## PROBLEM DETAILS:
Only lines containing the string "Soldermask" belong in the answer; find them in the records and copy them.

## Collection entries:

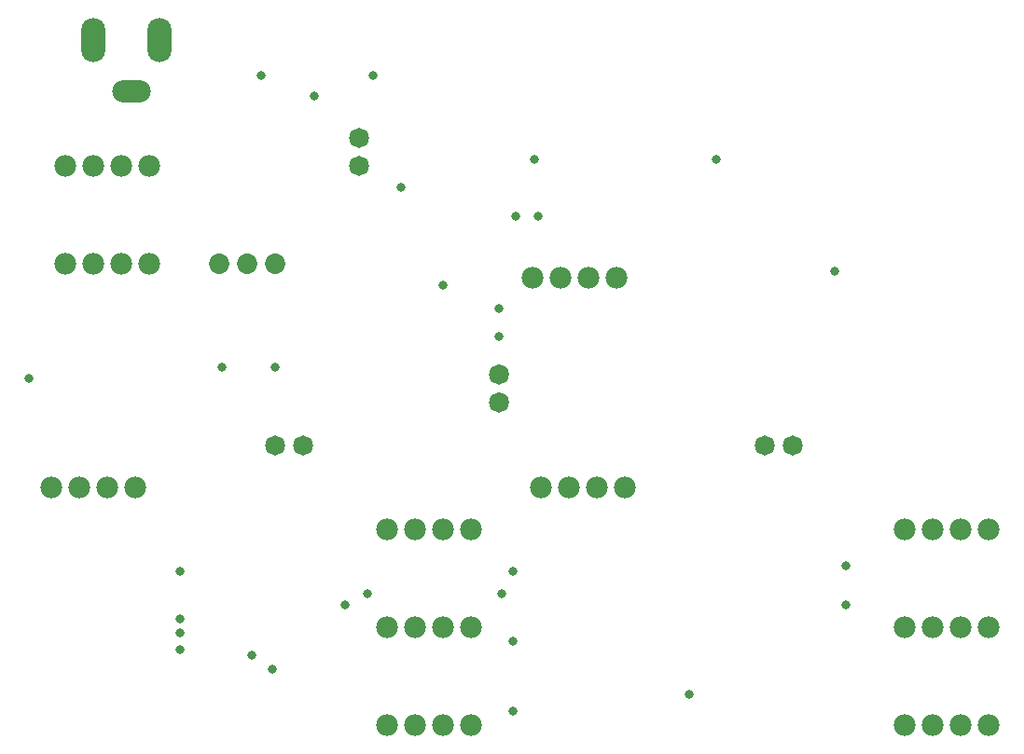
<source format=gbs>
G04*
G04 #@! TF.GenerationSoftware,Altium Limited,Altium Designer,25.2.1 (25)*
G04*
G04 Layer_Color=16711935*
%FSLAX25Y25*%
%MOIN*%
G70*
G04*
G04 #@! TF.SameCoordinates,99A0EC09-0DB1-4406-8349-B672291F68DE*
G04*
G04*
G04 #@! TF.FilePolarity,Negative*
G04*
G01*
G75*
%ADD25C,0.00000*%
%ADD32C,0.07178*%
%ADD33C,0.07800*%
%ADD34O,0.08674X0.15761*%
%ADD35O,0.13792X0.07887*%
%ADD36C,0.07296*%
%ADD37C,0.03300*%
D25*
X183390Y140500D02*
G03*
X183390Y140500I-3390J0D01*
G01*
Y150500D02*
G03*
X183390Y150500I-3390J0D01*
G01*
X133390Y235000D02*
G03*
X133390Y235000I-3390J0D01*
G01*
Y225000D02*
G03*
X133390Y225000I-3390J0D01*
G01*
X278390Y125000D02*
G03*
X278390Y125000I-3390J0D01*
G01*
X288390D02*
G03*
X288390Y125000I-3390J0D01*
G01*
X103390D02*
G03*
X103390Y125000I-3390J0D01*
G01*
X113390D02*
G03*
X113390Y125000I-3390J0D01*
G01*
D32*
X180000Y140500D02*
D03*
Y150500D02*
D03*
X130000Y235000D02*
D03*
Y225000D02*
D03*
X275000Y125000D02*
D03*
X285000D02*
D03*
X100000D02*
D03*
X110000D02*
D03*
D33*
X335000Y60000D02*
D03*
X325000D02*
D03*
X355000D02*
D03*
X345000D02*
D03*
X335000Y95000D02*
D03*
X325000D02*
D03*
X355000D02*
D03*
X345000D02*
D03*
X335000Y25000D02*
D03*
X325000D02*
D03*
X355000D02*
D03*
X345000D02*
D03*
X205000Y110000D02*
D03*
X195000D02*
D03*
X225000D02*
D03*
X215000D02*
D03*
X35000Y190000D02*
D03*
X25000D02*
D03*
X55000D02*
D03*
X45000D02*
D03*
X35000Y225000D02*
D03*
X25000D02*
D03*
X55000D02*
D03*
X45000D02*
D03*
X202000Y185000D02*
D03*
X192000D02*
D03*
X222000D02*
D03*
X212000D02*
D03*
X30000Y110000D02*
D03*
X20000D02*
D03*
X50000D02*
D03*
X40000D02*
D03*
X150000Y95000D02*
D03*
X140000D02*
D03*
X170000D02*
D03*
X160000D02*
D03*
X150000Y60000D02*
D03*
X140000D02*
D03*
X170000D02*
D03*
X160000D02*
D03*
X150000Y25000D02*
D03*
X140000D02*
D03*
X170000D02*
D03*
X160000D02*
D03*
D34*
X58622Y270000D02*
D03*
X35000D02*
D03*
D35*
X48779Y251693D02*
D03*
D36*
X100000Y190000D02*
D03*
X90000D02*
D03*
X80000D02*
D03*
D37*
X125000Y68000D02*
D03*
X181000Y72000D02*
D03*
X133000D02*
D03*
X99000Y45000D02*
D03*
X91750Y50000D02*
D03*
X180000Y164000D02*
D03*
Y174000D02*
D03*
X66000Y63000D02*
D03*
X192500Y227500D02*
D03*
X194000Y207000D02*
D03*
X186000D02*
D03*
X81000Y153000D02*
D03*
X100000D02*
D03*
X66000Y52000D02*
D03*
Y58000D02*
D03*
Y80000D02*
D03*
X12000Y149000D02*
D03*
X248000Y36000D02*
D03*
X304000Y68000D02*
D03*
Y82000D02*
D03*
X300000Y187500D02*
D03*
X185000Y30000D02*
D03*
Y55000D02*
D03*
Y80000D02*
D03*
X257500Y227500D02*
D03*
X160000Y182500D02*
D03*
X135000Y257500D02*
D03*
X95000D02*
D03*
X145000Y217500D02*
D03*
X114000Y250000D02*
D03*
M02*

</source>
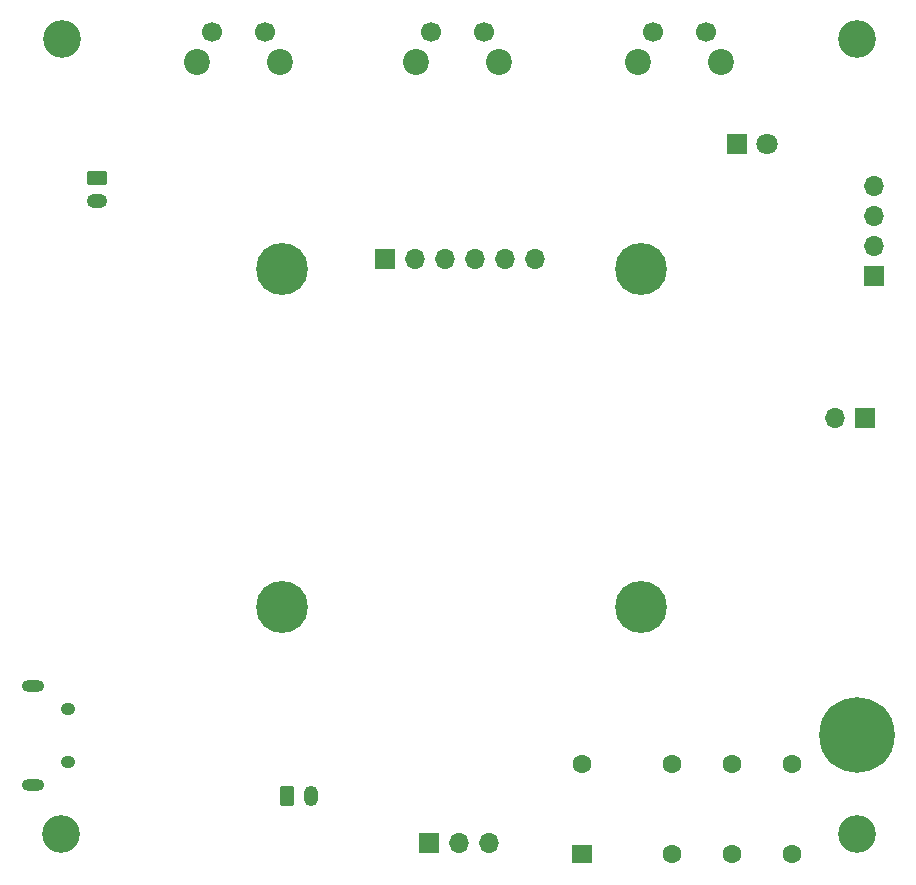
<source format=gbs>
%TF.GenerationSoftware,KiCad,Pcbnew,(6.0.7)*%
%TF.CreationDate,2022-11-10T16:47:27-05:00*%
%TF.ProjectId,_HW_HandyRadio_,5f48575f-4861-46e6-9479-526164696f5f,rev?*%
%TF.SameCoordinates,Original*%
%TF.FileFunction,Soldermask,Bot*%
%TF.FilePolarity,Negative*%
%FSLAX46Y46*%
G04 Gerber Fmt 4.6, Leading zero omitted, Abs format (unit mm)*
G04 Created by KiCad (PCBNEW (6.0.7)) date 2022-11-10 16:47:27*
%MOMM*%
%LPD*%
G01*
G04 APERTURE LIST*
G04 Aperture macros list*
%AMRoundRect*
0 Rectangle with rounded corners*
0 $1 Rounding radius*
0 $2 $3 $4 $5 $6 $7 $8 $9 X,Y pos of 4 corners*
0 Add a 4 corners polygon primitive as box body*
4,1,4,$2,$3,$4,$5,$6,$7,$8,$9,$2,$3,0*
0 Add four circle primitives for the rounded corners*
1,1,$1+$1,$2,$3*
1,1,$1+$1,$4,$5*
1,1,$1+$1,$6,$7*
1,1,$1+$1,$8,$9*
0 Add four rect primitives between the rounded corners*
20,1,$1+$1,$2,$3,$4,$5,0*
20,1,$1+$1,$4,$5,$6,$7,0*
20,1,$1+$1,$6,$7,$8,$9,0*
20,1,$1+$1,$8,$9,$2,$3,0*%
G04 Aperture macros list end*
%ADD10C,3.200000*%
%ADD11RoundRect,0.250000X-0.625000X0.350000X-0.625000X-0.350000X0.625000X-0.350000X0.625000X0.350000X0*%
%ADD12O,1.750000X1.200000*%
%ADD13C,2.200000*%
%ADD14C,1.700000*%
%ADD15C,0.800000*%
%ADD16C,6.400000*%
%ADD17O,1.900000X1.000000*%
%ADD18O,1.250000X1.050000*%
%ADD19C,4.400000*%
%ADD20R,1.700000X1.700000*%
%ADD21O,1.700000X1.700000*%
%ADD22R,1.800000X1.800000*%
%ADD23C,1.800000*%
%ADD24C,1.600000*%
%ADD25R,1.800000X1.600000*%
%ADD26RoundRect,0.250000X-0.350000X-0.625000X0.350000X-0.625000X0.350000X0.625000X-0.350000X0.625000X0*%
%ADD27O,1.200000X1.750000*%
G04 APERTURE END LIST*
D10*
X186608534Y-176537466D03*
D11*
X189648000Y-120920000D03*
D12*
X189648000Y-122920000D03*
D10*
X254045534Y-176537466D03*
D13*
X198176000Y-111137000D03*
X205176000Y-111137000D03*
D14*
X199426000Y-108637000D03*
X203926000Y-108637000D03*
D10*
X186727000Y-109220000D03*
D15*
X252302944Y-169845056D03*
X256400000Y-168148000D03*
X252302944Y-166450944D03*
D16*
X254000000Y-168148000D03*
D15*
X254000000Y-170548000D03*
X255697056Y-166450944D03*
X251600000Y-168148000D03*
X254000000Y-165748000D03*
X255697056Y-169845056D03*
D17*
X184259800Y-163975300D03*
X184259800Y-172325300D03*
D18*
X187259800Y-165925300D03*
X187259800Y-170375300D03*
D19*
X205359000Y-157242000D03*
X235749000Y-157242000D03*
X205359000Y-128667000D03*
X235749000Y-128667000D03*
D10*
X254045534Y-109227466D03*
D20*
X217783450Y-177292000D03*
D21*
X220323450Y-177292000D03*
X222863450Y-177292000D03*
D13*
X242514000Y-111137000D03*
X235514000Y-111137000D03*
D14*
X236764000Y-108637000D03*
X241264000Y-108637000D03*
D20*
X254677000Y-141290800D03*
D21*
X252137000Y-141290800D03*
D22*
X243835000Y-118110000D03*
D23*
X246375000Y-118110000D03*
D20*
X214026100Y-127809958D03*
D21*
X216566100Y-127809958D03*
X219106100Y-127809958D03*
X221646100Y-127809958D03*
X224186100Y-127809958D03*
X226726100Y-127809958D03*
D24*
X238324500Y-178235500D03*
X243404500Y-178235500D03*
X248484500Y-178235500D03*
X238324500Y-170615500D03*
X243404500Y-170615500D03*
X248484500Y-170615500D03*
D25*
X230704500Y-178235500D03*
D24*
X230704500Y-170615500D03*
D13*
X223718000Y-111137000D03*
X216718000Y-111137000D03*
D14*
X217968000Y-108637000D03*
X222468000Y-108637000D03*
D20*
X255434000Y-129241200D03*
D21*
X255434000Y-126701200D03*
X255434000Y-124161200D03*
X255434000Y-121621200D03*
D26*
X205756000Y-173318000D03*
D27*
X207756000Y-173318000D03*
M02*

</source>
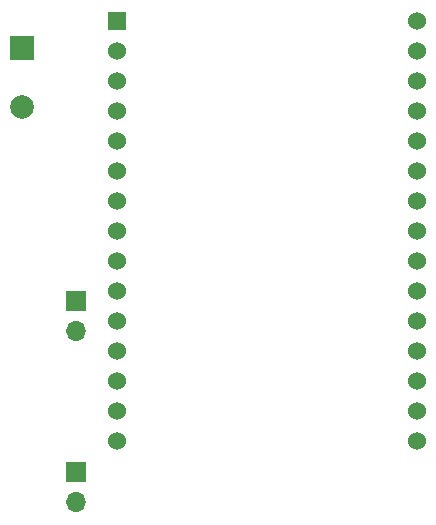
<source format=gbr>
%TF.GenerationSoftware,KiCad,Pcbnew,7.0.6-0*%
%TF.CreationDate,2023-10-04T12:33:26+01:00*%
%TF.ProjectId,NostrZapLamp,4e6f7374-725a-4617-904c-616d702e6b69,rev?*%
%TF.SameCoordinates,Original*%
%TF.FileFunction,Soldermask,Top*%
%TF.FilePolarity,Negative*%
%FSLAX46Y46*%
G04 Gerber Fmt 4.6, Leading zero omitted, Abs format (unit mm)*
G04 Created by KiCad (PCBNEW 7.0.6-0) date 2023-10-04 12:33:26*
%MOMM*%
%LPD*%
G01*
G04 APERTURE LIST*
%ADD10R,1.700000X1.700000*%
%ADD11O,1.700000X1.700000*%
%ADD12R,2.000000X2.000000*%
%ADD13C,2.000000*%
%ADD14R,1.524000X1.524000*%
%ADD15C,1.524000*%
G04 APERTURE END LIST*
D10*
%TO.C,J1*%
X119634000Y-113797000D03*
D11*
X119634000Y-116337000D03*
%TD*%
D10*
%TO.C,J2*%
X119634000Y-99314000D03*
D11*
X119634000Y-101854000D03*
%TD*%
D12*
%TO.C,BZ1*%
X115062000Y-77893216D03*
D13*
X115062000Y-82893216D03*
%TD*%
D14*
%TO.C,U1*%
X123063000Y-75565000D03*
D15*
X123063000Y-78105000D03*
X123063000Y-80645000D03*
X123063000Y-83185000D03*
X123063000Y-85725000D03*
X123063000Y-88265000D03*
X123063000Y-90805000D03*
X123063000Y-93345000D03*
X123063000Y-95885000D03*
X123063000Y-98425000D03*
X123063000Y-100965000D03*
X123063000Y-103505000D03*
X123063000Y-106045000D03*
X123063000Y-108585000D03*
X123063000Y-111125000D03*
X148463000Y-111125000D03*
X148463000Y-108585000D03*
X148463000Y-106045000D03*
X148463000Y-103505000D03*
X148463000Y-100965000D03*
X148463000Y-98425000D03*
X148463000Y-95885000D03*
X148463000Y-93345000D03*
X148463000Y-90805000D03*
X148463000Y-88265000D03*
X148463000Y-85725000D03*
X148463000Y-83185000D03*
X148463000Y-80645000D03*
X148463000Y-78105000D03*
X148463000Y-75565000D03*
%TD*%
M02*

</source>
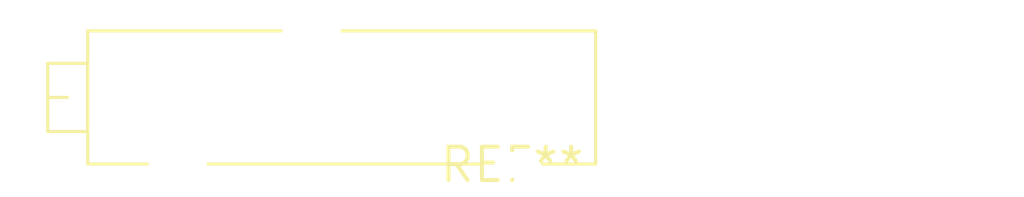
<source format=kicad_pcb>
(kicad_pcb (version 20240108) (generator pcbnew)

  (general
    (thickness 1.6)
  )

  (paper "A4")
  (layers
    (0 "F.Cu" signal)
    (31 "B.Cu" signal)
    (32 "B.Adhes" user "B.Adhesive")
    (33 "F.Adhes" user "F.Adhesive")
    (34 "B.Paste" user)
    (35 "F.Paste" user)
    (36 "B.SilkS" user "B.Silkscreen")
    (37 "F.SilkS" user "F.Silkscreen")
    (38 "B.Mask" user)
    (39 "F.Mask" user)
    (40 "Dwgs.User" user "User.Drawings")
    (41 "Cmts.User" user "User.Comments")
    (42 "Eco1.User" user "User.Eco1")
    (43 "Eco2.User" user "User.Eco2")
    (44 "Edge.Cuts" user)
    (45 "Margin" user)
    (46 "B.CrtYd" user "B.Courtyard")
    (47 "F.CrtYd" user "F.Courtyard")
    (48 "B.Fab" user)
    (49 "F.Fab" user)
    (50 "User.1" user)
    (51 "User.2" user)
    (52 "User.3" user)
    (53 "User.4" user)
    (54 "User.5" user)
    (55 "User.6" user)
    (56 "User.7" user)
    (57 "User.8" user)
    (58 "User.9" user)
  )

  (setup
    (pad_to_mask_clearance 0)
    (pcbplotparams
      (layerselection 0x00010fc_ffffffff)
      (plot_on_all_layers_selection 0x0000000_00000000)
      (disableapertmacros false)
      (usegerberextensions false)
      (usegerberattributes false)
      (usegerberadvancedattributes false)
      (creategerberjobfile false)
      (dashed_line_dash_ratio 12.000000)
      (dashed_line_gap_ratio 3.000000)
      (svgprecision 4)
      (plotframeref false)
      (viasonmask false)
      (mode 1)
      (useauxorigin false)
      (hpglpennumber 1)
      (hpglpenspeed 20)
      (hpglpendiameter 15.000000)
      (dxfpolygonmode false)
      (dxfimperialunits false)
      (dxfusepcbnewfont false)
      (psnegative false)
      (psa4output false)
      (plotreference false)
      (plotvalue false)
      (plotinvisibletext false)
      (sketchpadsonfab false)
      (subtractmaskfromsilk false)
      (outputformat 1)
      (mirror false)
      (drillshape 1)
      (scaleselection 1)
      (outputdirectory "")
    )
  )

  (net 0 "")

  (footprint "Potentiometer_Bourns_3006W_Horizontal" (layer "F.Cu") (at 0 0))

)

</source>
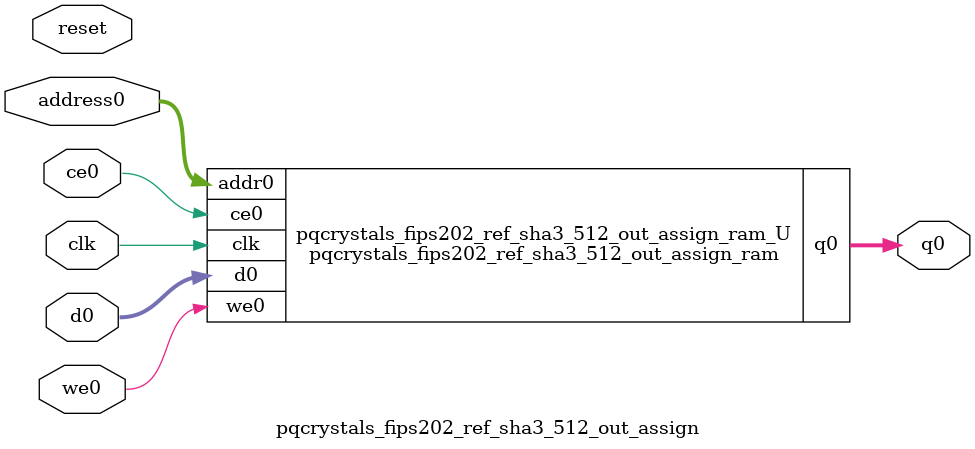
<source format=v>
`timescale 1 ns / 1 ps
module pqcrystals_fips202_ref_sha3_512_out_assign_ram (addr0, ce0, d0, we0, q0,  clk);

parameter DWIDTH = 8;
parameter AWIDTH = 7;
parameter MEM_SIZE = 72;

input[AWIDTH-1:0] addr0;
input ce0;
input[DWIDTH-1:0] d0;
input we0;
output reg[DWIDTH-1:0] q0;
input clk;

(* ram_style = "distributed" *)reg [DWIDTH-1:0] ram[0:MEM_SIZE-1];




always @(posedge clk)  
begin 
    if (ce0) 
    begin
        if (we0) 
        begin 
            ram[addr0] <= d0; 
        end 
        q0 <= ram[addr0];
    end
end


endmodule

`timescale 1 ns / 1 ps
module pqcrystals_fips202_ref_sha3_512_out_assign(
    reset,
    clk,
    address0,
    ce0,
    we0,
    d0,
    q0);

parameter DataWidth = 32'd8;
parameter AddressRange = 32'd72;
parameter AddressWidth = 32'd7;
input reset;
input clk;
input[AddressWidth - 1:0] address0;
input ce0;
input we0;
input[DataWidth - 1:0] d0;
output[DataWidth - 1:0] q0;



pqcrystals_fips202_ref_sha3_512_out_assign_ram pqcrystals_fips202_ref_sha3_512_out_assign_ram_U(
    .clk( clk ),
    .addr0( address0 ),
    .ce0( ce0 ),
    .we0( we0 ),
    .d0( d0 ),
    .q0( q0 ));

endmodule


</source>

## RESPONSE FOR THIS EXERCISE:
%TF.FileFunction,Soldermask,Bot*%
%TF.FileFunction,Soldermask,Top*%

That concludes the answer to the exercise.